Allegories (Bellini) Explained

The Four Allegories is a series of four small panel paintings in the Gallerie dell'Accademia, Venice, Italy by the Italian Renaissance master Giovanni Bellini, whose date has been variously argued as different points in the range 1490–1504. They all measure 34 (Perseverance) or 32 × 22 cm in size.

History

Originally, the four panels probably decorated a small bathroom cabinet in walnut wood, provided with a mirror and rack, owned by the painter Vincenzo Catena. In his will, he left the cabinet to Antonio Marsili. At the time, these cabinets were rather widespread, and a decree issued by the Venetian Senate in 1489 had attempted to limit their construction. They were often decorated by symbolic figures with moral symbolism.

Description

The panels constitute a rare item in Bellini's production, though they have been usually compared to his Holy Allegory in the Uffizi, and the Accademia has another such panel by Bellini or possibly Andrea Previtali, an allegory of Fortune (27 × 19 cm) from a different origin.
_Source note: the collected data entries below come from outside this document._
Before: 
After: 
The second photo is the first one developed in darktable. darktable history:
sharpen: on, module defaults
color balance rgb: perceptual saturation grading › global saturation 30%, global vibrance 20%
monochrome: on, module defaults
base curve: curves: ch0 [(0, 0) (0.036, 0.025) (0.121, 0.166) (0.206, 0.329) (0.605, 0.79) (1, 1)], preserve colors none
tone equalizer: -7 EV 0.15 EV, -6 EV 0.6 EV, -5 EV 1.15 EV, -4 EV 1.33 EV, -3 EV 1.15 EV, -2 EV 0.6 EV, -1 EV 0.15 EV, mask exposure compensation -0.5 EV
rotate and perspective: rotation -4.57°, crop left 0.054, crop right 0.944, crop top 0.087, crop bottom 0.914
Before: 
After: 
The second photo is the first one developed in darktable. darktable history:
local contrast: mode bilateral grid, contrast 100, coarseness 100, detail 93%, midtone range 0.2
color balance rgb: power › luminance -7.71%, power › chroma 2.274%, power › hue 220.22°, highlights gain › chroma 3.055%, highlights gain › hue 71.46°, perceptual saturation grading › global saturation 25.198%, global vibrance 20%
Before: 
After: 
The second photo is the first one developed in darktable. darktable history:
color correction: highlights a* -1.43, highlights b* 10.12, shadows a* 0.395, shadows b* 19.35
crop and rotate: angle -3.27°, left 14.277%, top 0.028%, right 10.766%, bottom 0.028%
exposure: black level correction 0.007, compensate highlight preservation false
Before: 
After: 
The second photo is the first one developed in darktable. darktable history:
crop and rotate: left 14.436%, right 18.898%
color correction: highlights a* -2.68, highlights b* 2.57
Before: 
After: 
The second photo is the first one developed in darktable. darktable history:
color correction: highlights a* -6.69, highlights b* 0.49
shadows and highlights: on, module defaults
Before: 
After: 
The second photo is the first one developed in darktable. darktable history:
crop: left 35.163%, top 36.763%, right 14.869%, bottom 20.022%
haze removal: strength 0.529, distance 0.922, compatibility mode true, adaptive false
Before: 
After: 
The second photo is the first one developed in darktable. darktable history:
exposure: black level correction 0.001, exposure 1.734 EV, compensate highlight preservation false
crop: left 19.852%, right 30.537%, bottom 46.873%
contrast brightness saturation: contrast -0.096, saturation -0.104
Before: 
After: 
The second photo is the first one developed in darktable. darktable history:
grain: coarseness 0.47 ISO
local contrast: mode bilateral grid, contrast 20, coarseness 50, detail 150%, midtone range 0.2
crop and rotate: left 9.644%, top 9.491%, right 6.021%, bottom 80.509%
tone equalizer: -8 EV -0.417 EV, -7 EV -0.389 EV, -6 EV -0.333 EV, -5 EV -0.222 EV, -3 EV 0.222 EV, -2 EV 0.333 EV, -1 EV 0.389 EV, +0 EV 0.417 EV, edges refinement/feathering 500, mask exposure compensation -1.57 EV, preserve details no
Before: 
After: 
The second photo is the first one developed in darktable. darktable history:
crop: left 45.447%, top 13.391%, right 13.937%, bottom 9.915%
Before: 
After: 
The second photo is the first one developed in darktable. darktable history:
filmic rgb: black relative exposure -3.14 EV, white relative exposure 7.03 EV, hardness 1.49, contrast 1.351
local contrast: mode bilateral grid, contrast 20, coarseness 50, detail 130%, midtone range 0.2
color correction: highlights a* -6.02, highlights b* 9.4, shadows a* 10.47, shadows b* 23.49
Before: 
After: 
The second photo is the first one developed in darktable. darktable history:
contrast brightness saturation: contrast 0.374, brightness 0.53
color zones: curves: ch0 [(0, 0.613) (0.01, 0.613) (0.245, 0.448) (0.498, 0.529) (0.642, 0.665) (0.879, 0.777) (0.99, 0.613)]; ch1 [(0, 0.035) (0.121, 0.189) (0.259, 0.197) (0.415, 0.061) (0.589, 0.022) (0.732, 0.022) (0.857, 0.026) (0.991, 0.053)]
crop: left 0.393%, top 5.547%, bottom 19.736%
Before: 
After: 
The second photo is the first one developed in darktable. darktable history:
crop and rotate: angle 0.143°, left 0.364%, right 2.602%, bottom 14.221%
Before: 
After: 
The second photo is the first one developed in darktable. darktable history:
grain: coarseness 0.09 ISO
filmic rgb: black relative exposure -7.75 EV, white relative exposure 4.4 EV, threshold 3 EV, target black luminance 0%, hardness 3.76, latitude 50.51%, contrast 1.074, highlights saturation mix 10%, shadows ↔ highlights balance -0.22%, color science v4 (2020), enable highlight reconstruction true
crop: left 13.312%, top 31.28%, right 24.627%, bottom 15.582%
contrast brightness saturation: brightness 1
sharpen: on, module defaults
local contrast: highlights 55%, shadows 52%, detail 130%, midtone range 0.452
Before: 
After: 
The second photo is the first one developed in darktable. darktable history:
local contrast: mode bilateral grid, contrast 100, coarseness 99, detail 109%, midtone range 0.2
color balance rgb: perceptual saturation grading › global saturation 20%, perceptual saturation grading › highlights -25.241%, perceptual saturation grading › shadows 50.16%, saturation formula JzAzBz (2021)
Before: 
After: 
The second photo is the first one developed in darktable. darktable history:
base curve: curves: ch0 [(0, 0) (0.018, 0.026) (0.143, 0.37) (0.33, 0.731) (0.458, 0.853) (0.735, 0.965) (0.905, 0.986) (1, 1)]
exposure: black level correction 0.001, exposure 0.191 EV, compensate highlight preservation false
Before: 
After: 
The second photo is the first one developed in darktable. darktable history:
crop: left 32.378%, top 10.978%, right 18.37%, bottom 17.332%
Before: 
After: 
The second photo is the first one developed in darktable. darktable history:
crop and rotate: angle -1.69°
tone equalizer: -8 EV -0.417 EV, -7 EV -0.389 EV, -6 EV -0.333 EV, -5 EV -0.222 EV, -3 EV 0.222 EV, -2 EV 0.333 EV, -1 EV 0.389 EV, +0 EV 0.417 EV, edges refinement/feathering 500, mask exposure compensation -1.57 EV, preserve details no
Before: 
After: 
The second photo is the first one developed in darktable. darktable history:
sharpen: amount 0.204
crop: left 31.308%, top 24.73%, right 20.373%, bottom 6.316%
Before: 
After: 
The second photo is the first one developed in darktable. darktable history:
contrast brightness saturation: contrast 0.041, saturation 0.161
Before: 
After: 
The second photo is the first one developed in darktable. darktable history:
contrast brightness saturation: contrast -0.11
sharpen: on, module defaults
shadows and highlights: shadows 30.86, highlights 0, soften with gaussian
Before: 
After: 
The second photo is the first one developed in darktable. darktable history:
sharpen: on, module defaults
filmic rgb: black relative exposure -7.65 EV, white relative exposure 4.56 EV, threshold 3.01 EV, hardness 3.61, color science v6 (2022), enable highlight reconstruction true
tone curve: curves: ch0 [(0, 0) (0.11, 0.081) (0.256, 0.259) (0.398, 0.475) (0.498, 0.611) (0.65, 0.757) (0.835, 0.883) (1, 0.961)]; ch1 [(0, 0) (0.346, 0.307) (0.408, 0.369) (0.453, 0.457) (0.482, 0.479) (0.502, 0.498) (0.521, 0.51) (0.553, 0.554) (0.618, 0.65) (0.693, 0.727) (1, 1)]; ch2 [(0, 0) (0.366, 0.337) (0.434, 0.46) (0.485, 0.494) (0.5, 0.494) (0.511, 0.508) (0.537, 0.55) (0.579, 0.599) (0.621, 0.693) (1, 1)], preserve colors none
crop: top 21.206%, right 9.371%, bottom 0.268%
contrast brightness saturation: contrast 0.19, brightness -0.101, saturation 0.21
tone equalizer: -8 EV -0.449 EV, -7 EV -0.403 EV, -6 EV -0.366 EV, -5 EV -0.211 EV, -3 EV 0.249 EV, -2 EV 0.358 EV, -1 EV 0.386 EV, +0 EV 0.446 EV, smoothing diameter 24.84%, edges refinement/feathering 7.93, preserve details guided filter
Perseverance shows a virtuous warrior to whom Bacchus is offering fruit from a wagon pulled by puttoes. It has been described also as an allegory of lust. The Fortune, or Inconstancy, shows a woman on an unstable boat, surrounded by puttoes, holding a sphere. The Prudence depicts a naked woman pointing out a mirror; it has been differently interpreted as Vanity also.

Falsehood shows a man (different from the usual representation as a woman) exiting a shell, symbol of crookedness of lies. Armed with a snake (symbol of calumny), he is assailing what resembles a hermit, who is setting for the wisdom path from a pedestal, where is also the artist's signature. This figure has been also interpreted as the Virtus Sapientia ("virtue of the wisdom"), the shell being a positive symbol of generation.